Instructions to follow: Lines to return, exactly: from the line with "SUSTAINABLE PROCUREMENT |" to the line with "POVERTY ALLEVIATION |" in the entries below, both included.

Information supplied:
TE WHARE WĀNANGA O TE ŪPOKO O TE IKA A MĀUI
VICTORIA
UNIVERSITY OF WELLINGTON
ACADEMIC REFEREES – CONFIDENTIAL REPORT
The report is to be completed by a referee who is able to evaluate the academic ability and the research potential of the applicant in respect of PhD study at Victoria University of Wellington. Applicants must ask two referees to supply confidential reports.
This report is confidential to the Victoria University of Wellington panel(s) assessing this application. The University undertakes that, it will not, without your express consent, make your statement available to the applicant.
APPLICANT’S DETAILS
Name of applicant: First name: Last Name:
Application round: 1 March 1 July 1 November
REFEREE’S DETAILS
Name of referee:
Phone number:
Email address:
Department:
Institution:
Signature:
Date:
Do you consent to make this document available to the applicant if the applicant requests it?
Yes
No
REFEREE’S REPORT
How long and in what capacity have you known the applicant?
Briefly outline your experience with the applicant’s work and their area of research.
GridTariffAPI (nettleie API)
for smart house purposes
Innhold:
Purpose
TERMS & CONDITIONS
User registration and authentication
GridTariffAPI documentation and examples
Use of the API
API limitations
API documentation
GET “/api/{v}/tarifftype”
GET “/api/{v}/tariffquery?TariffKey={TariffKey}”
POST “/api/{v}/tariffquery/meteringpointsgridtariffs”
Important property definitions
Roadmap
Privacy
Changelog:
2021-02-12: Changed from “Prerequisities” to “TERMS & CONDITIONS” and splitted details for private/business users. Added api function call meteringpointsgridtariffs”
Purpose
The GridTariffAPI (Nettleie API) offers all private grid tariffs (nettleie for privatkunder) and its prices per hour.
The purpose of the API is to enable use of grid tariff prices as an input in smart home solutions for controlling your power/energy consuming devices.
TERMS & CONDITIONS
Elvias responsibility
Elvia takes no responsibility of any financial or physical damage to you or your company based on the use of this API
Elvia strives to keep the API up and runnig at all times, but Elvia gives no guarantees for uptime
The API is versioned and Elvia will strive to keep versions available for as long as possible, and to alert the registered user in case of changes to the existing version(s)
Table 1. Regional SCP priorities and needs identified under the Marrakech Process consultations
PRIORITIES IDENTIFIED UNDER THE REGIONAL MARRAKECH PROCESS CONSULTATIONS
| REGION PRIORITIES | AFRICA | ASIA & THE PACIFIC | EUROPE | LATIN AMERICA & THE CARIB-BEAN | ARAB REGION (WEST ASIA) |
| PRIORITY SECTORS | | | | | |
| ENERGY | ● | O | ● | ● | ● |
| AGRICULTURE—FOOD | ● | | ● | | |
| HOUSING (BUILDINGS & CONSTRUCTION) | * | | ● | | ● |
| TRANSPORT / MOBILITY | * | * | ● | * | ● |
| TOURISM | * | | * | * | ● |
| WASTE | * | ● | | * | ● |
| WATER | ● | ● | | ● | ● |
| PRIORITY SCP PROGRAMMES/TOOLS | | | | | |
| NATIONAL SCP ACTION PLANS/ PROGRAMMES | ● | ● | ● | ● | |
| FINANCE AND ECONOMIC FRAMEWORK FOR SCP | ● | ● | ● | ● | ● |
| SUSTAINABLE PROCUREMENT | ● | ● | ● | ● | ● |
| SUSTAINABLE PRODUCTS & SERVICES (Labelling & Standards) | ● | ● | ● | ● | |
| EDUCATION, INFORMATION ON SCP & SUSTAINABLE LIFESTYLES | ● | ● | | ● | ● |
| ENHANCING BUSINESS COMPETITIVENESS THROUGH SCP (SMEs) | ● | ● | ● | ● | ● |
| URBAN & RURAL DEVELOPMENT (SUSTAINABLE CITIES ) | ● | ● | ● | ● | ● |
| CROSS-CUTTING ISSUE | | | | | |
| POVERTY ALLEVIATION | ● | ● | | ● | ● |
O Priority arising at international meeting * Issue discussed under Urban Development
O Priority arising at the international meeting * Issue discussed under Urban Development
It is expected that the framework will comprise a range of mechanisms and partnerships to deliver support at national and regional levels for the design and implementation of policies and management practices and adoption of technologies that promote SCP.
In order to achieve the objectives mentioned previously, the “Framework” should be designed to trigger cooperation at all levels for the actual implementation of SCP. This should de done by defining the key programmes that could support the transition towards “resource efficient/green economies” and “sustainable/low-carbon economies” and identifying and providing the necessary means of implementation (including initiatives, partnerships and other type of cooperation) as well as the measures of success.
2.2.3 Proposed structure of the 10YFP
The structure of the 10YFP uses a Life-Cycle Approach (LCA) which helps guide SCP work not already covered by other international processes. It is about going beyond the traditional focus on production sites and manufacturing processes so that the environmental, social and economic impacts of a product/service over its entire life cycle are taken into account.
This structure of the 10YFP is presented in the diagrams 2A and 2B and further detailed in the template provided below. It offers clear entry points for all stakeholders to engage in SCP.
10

Task solution:
| SUSTAINABLE PROCUREMENT | ● | ● | ● | ● | ● |
| SUSTAINABLE PRODUCTS & SERVICES (Labelling & Standards) | ● | ● | ● | ● | |
| EDUCATION, INFORMATION ON SCP & SUSTAINABLE LIFESTYLES | ● | ● | | ● | ● |
| ENHANCING BUSINESS COMPETITIVENESS THROUGH SCP (SMEs) | ● | ● | ● | ● | ● |
| URBAN & RURAL DEVELOPMENT (SUSTAINABLE CITIES ) | ● | ● | ● | ● | ● |
| CROSS-CUTTING ISSUE | | | | | |
| POVERTY ALLEVIATION | ● | ● | | ● | ● |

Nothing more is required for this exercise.